Puis un mur blanc avec une seule porte descend des cintres et les accessoiristes apportent un grand canapé d’angle très confortable -la réplique domestique du grand banc- et une table avec deux chaises. Nous sommes chez David, au centre de cette seconde partie. Et les mêmes acteurs, comme l’a voulu l’auteur, jouent d’autres personnages comme la sœur et la mère de David, une voisine, trois amis d’enfance, la mère d’Askle. Elle a quitté son mari infidèle et arrive pour retrouver son fils. Dans la dernière scène, il y a une certaine connivence entre ces deux êtres abandonnés par leur conjoint.

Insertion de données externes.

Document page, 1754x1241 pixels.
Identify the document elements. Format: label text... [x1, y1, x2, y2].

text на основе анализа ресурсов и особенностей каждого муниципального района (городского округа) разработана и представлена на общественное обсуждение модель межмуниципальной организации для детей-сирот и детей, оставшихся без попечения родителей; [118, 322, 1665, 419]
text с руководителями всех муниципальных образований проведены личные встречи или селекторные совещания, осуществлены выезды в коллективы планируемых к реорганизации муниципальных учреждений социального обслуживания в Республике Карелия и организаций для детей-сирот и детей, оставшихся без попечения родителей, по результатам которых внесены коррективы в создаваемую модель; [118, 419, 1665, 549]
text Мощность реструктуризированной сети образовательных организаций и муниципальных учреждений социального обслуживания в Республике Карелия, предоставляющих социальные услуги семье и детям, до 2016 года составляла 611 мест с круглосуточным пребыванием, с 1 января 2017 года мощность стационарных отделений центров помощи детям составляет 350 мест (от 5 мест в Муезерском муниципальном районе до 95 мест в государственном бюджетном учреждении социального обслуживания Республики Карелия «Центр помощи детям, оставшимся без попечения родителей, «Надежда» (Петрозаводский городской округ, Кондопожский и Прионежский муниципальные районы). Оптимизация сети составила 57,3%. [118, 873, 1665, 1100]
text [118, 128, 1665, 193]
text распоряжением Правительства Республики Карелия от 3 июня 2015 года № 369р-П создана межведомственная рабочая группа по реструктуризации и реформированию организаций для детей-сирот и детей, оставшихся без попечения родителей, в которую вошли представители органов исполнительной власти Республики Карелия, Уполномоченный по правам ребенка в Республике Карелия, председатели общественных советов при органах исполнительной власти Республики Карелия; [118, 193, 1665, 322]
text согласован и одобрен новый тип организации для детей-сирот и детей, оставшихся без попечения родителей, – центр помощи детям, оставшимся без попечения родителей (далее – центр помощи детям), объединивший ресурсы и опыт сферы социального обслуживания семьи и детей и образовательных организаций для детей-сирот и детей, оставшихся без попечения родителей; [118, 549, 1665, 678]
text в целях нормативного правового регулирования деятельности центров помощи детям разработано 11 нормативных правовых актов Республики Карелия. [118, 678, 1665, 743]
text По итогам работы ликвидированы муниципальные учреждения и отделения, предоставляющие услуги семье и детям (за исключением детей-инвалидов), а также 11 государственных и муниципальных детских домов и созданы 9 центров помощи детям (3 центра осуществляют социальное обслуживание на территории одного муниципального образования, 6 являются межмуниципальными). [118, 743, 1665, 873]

Et il y a une sorte de chœur des voisins mais le texte assez bavard (la mise en scène reste aussi subtile) n’a pas le rythme des séquences précédentes. Sans doute, les répliques des personnages ( peut-être aussi sont-ils moins intéressants…) n’ont-elles pas non plus la même force et tout se passe comme si Arne Lygre avait eu quelque difficulté à faire tourner cette partie autour d’une disparition.
Malgré cette seconde partie, à l’évidence trop longue (la pièce dure deux heures vingt sans entracte), cette «tragédie des relations brisées» et la recherche de la joie vécue en commun vaut le déplacement, surtout si vous ne connaissez pas le théâtre d’Arne Lygre.
Philippe du Vignal
Jusqu’au 14 octobre, Odéon-Théâtre de l’Europe, place de l’Odéon, Paris (VI ème). T. : 01 44 85 40 40.
Le texte de la pièce est publié chez L’Arche éditeur.